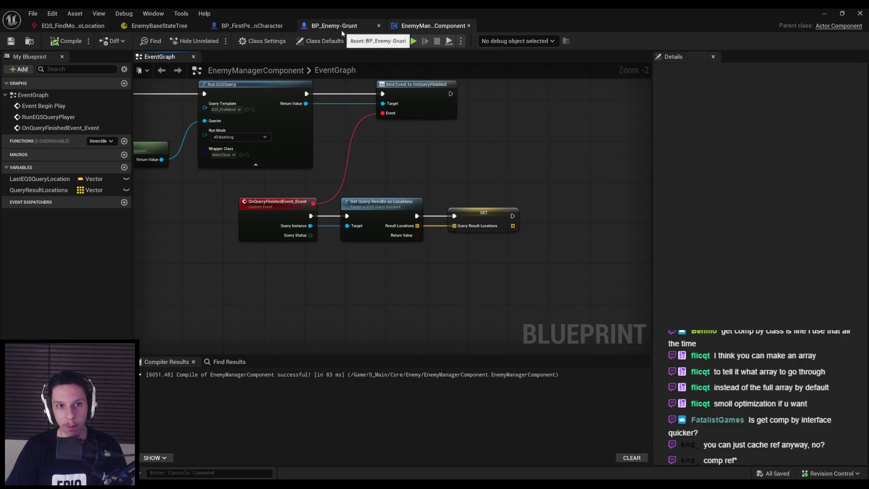
Step: Open the EnemyBaseStateTree and inspect its DesiredMoveToLoc parameter
{"action": "left_click", "coordinate": [132, 26]}
{"action": "left_click", "coordinate": [76, 27]}
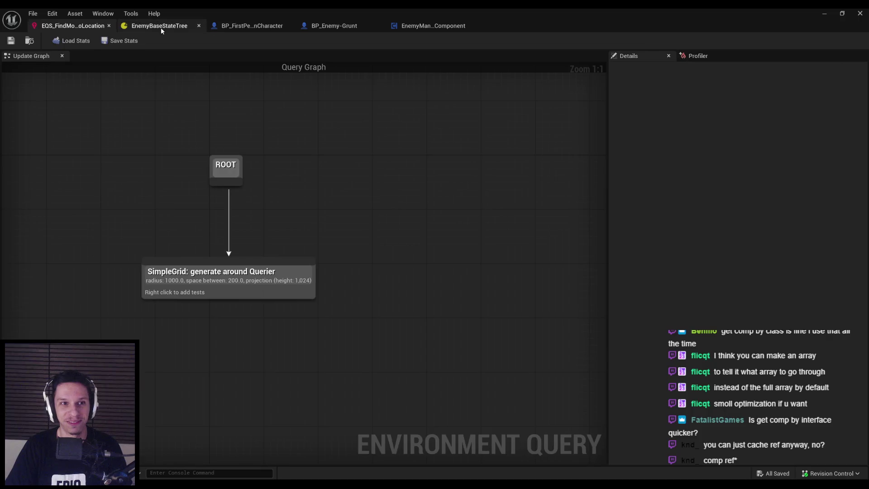
{"action": "left_click", "coordinate": [161, 27]}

__ASSIGNMENT__:
All the lines above are to be reproduced exactly, except the pictures.

__ANSWER TO THIS TASK__:
Step: Open the EnemyBaseStateTree and inspect its DesiredMoveToLoc parameter
{"action": "left_click", "coordinate": [132, 26]}
{"action": "left_click", "coordinate": [76, 27]}
{"action": "left_click", "coordinate": [161, 27]}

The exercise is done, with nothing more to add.